**Prompt:** Each line from the opening of the material through the line holding "[735,576,794,593] supplier ->" needs to be returned exactly, with the pictures left out.

____________________

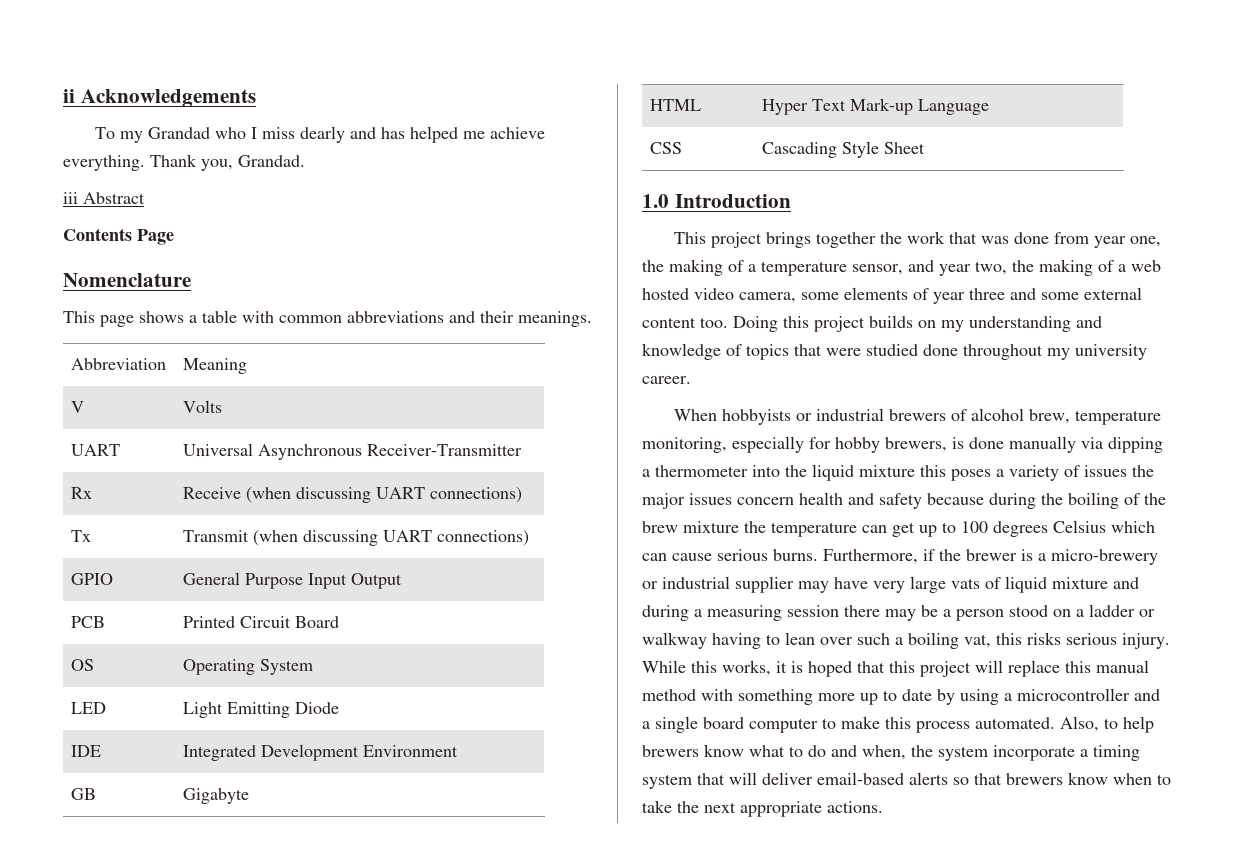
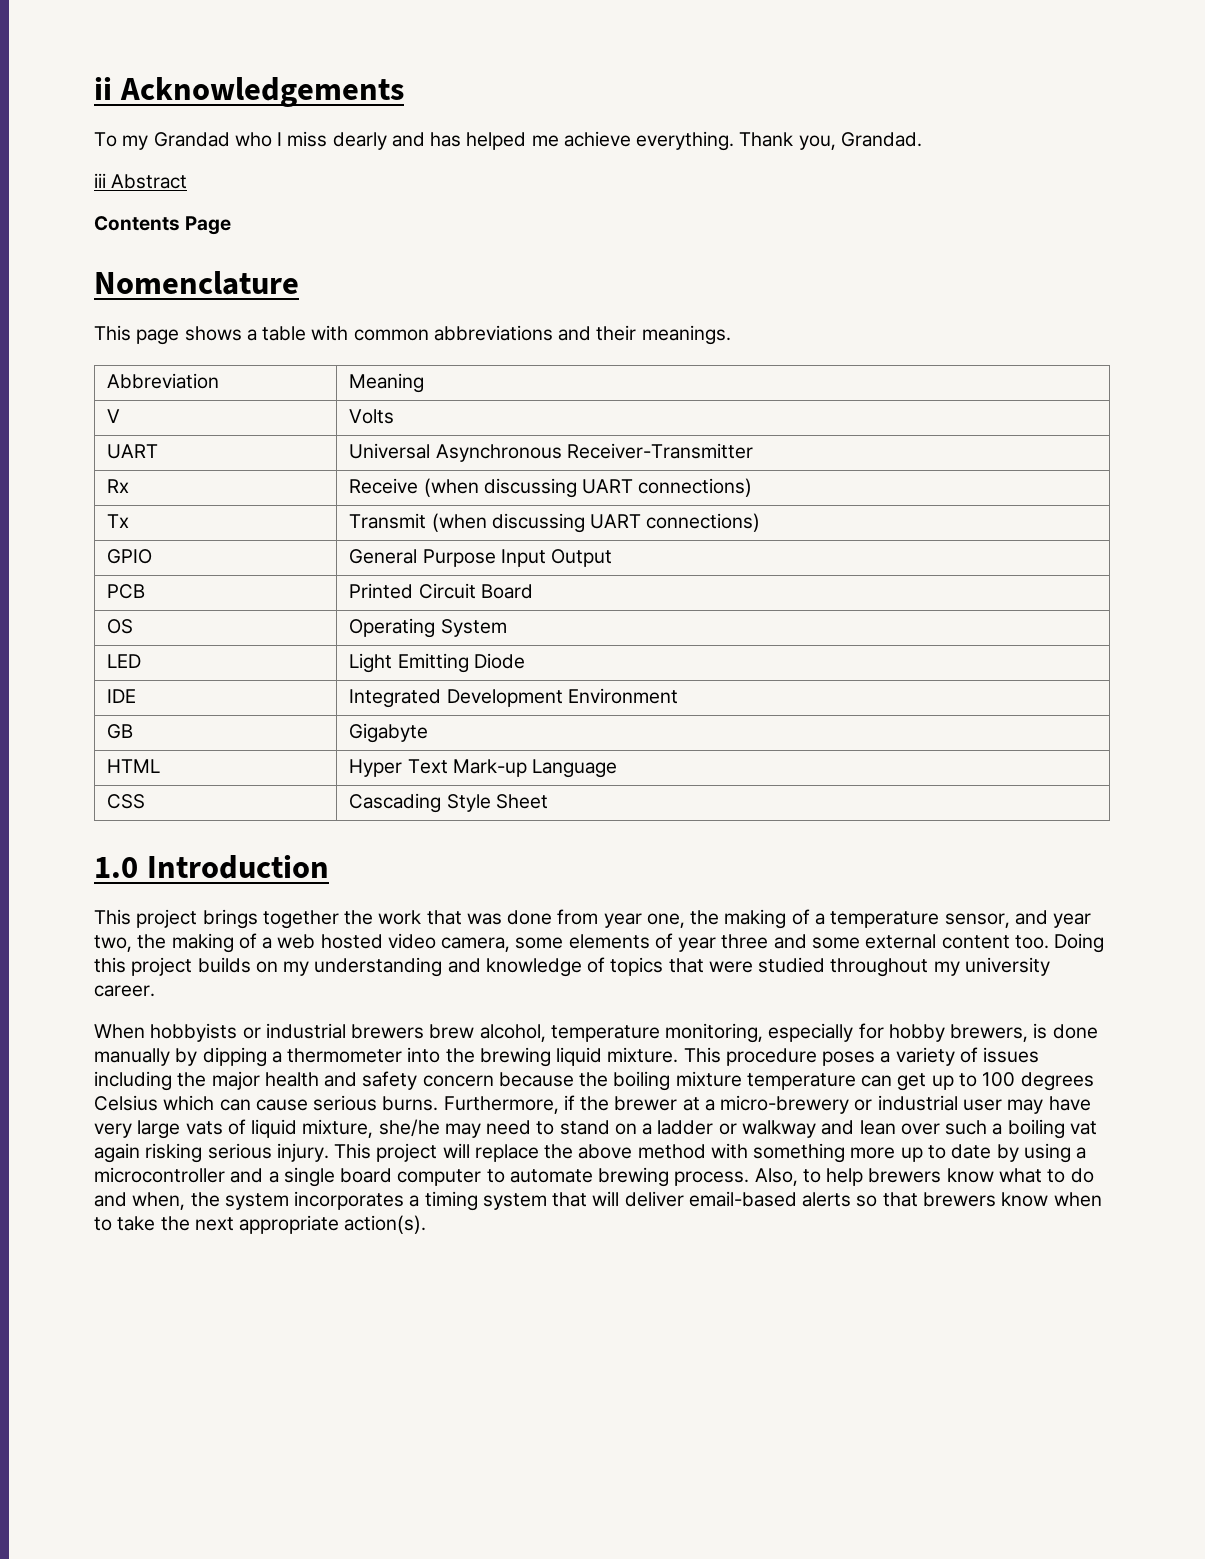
[923,344,958,356] done -> (826, 965) none
[951,408,1071,424] of alcohol brew, -> [429,1024,546,1042] brew alcohol,
[1081,437,1103,449] via -> [175,1048,198,1066] by
[812,464,946,481] liquid mixture this -> [479,1047,817,1067] brewing liquid mixture. This procedure
(1127, 471) none -> [94,1071,172,1091] including
[689,493,794,505] issues concern -> (260, 1080) none
[927,492,1166,509] [642,521,766,533] because during the boiling of the brew mixture the -> [422,1071,742,1091] concern because the boiling mixture
[1021,549,1033,561] is -> [682,1097,700,1111] at
[735,576,794,593] supplier -> [962,1099,1002,1111] user
[1052,577,1139,589] [642,605,1048,621] mixture and during a measuring session there may be a person stood -> [302,1119,610,1138] mixture, she/he may need to stand
[712,633,780,649] having to -> [821,1120,855,1135] and
[964,632,1170,649] [642,660,915,677] vat, this risks serious injury. While this works, it is hoped that this -> [1069,1121,1097,1135] [94,1143,372,1163] vat again risking serious injury. This
[1065,660,1149,673] this manual -> [544,1144,633,1159] the above
[841,716,1055,733] make this process automated. -> [509,1167,750,1187] automate brewing process.
[993,745,1075,761] incorporate -> [294,1191,405,1210] incorporates
[827,801,883,813] actions. -> [344,1215,427,1234] action(s).

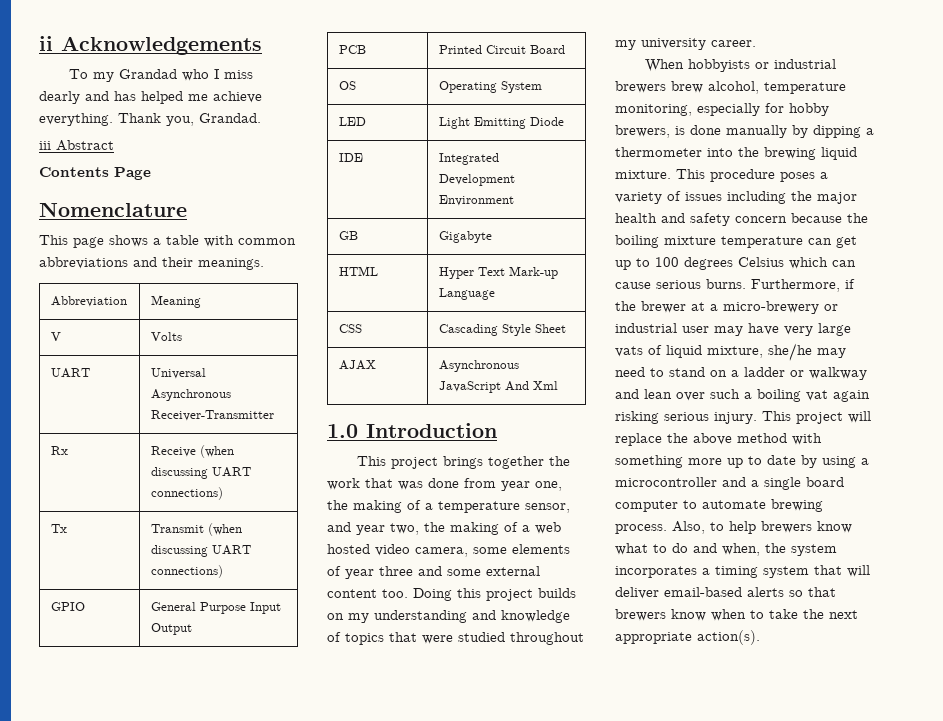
(548, 801) none -> [338,360,376,370] [438,360,519,372] [438,381,558,393] // AJAX | Asynchronous JavaScript And Xml

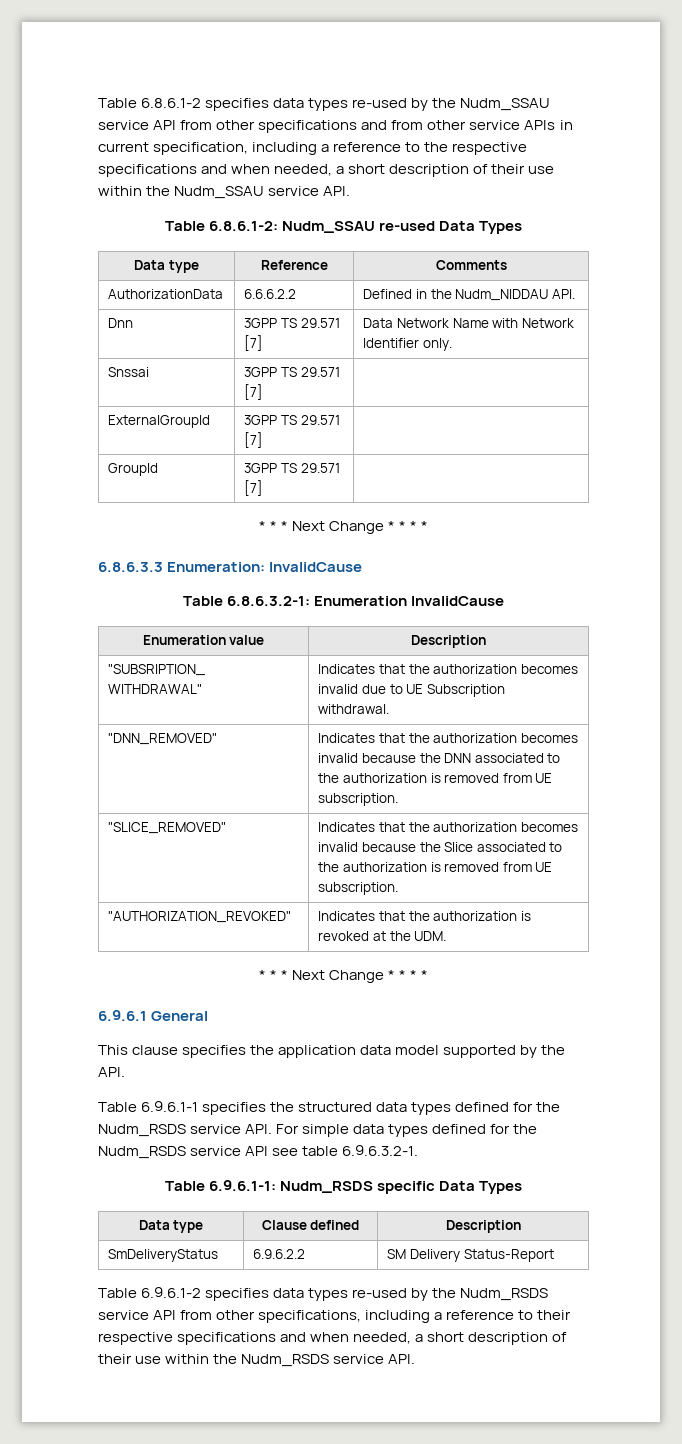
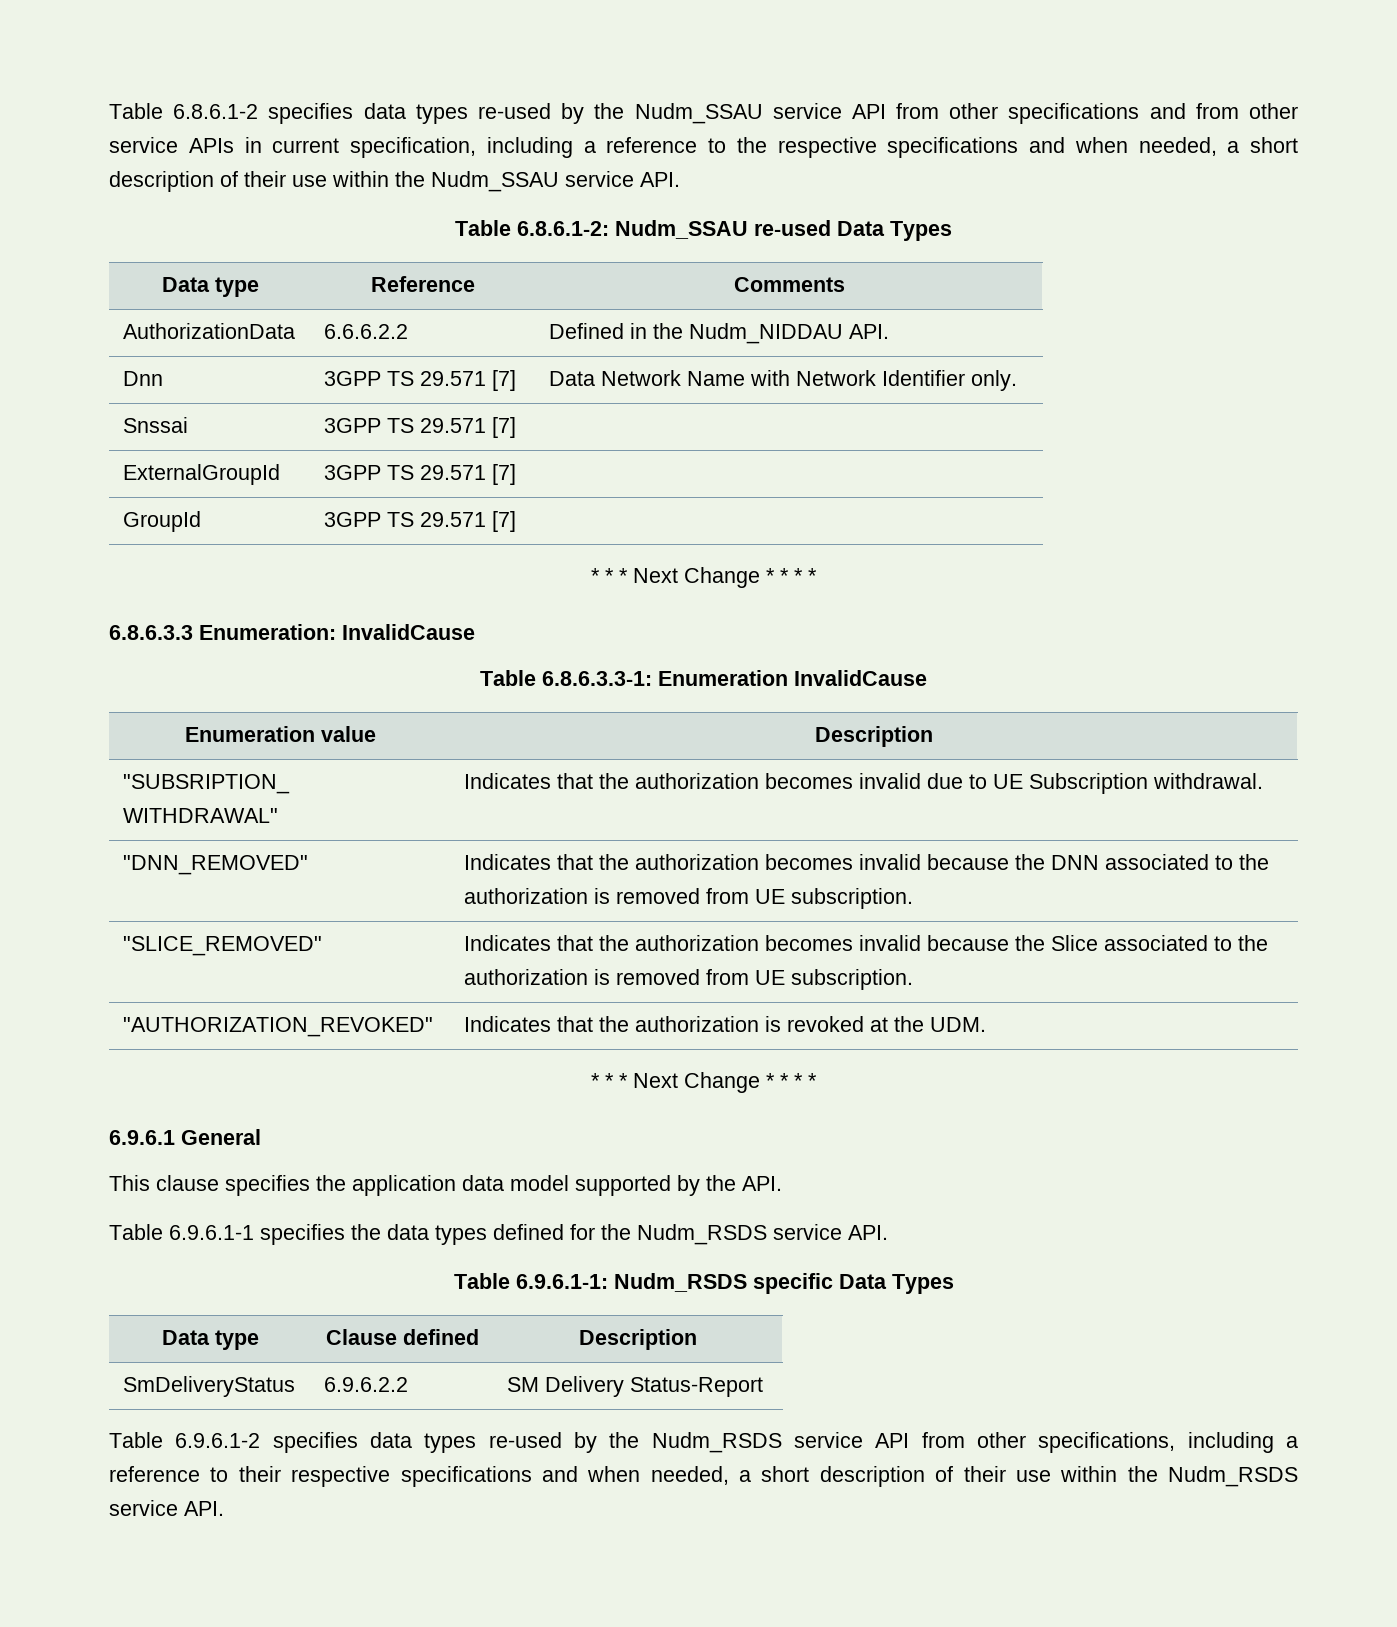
[226,596,310,606] 6.8.6.3.2-1: -> [542,671,652,686] 6.8.6.3.3-1:
[298,1102,373,1112] structured -> (381, 1232) none
[276,1124,538,1137] [98,1145,419,1159] For simple data types defined for the Nudm_RSDS service API see table 6.9.6.3.2-1. -> (888, 1232) none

____________________

**Solution to this exercise:**
[923,344,958,356] done -> (826, 965) none
[951,408,1071,424] of alcohol brew, -> [429,1024,546,1042] brew alcohol,
[1081,437,1103,449] via -> [175,1048,198,1066] by
[812,464,946,481] liquid mixture this -> [479,1047,817,1067] brewing liquid mixture. This procedure
(1127, 471) none -> [94,1071,172,1091] including
[689,493,794,505] issues concern -> (260, 1080) none
[927,492,1166,509] [642,521,766,533] because during the boiling of the brew mixture the -> [422,1071,742,1091] concern because the boiling mixture
[1021,549,1033,561] is -> [682,1097,700,1111] at
[735,576,794,593] supplier -> [962,1099,1002,1111] user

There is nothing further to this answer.